[Start of section]
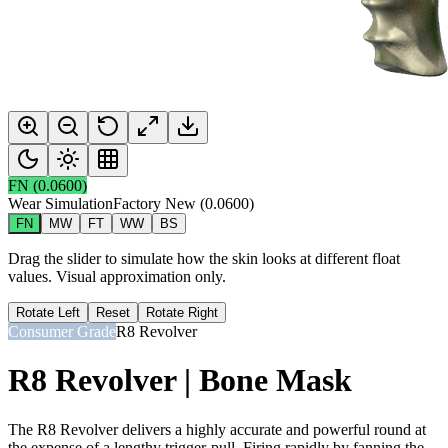
FN
(
0.0600
)
Wear Simulation
Factory New
(
0.0600
)
FN
MW
FT
WW
BS
Drag the slider to simulate how the skin looks at different float
values. Visual approximation only.
Rotate Left
Reset
Rotate Right
Consumer Grade
R8 Revolver
R8 Revolver | Bone Mask
The R8 Revolver delivers a highly accurate and powerful round at
the expense of a lengthy trigger-pull. Firing rapidly by fanning the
[End of section]
- **EXERCISE**: Set down the text read from each item above, line for line and unchanged, and leave the pictures out.

- **RESULT OF THIS TASK**:
FN
(
0.0600
)
Wear Simulation
Factory New
(
0.0600
)
FN
MW
FT
WW
BS
Drag the slider to simulate how the skin looks at different float
values. Visual approximation only.
Rotate Left
Reset
Rotate Right
Consumer Grade
R8 Revolver
R8 Revolver | Bone Mask
The R8 Revolver delivers a highly accurate and powerful round at
the expense of a lengthy trigger-pull. Firing rapidly by fanning the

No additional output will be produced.